### EXCERPT
====
Online "data scraping" sparks debate about patient privacy
■ After a company collected information from a health website where intimate details of illnesses are shared, a question arises: How much confidentiality can users expect?
By Pamela Lewis Dolan — Posted Oct. 25, 2010
A recent "data scraping" incident involving a patient advocacy site ignited a discussion about the value of patient data and efforts to protect it.
Social networking health site PatientsLikeMe became aware in May that the Nielsen Co. was using its automated data collection tool, BuzzMetrics, to obtain data on its community members who often share intimate details of their illnesses, treatments and medication history online. Nielsen's automated system, which scrolls websites looking for specific keywords and topics, is used to monitor online "buzz" on services and products for clients, which include major drug manufacturers. Patients must create a unique login to participate in discussions on the PatientsLikeMe website, and Nielsen's system was creating member accounts to gain access to the discussion boards.
After The Wall Street Journal published an article about data scraping in which members of PatientsLikeMe were quoted as feeling violated after they discovered what Nielsen was doing, the company announced that it was no longer scraping sites for which a login is needed without the website operators' permission.
The incident prompted a larger discussion about two major themes: the importance of transparency and the importance and value of patient data -- such as what is contained on PatientsLikeMe -- to researchers who use it to develop new products, medicines and support tools for patients.
Patients felt their privacy had been violated, but for executives at PatientsLikeMe, the problem wasn't the practice of using deidentified data from the website. In fact, PatientsLikeMe has several partners to whom it sells deidentified data and is very open about that fact. The issue, the site claimed, was that Nielsen violated PatientsLikeMe's user agreement, which prohibits data scraping tools.
Ben Heywood, co-founder and president of PatientsLikeMe, said when a company like Nielsen takes data from a site such as his, there are no protections in place as there are between PatientsLikeMe and the vendors with whom it does business.
"Our patients know us as a company, they know our values, they put their trust in us that we will use the data responsibly and ethically, including choosing our partners," Heywood said. "They don't know that of any other random scraper, whether it's Nielsen or someone else."
====
### PARTS OF THE EXERCISE
- a) Write out the part of the data-scraping article that opens with the words containing "By Pamela Lewis" and closes with "to protect it.".
- b) According to the data-scraping article, what was Nielsen's system creating on the PatientsLikeMe website to reach the discussion boards?
- c) Continue the data-scraping article on patient privacy from the point where it stops.
The rows that come next have no connection to the data-scraping article.

### THE DATA
====
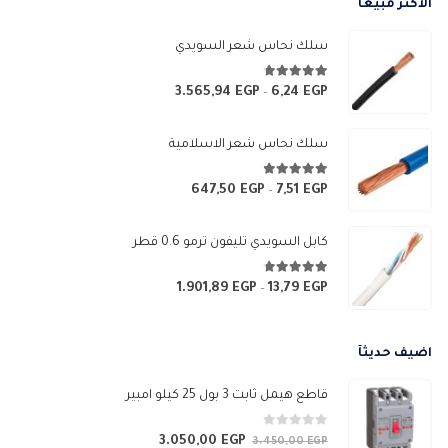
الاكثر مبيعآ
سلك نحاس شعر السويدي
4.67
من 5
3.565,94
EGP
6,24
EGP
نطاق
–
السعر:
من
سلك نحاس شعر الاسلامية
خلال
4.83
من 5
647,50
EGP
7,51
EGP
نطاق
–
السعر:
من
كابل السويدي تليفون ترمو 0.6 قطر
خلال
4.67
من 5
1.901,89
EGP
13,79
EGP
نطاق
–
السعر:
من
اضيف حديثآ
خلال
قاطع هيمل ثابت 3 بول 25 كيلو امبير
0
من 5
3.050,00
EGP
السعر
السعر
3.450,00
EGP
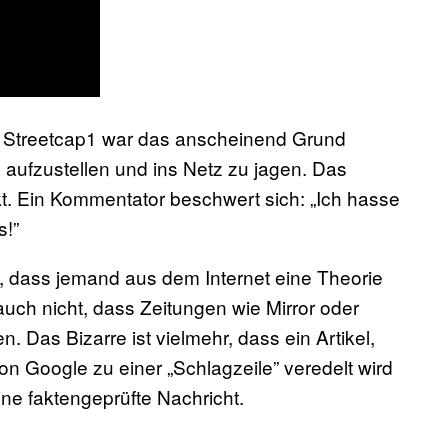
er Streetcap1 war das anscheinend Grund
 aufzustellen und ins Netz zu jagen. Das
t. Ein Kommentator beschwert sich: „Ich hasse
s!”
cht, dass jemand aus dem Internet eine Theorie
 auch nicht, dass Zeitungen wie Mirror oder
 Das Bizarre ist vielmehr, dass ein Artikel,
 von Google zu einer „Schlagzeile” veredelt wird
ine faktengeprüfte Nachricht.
====
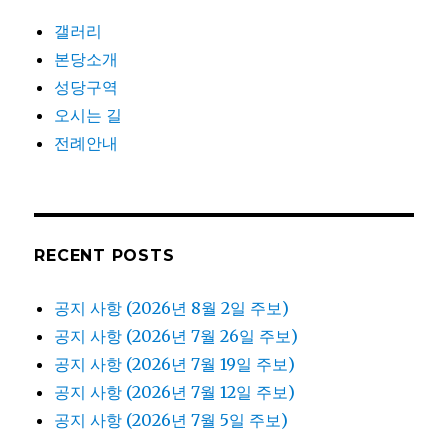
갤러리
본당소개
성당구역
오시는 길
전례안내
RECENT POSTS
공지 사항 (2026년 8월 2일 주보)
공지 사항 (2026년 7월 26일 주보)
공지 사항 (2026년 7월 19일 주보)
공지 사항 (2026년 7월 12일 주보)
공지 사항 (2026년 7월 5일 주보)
====
### ANSWERS BY TASK
- a)
By Pamela Lewis Dolan — Posted Oct. 25, 2010
A recent "data scraping" incident involving a patient advocacy site ignited a discussion about the value of patient data and efforts to protect it.

- b) Member accounts.

- c)
Nielsen spokesman Matt Anchin said data scraping is high-level data collection that is not focused on individuals or groups. It is much more broad and is meant to analyze general attitudes toward particular products and services. Nielsen's automated systems scrape 130 million blogs, more than 8,000 message boards and forums and 40,000 usenet groups. It also scrapes Twitter and other social media sites.
Heywood hopes the recent developments and subsequent awareness it created about data use don't dissuade patients from using the sites and posting information. The incident gave him the opportunity to describe to members how the company tries to protect patients' privacy. For example, Nielsen's scraping activity was detected by a system PatientsLikeMe has in place to flag suspicious activity, including views of too many profiles or posts over a short period of time.
Frydman discourages ACOR members from disclosing personal information they don't want to be made public on the mailing lists, but encourages the use of real names and information on the message boards.
"The conversations are of a much higher quality when people talk to real people," he said.
ACOR also has high-tech systems that help monitor and prevent data scraping. It does not sell patient data, however.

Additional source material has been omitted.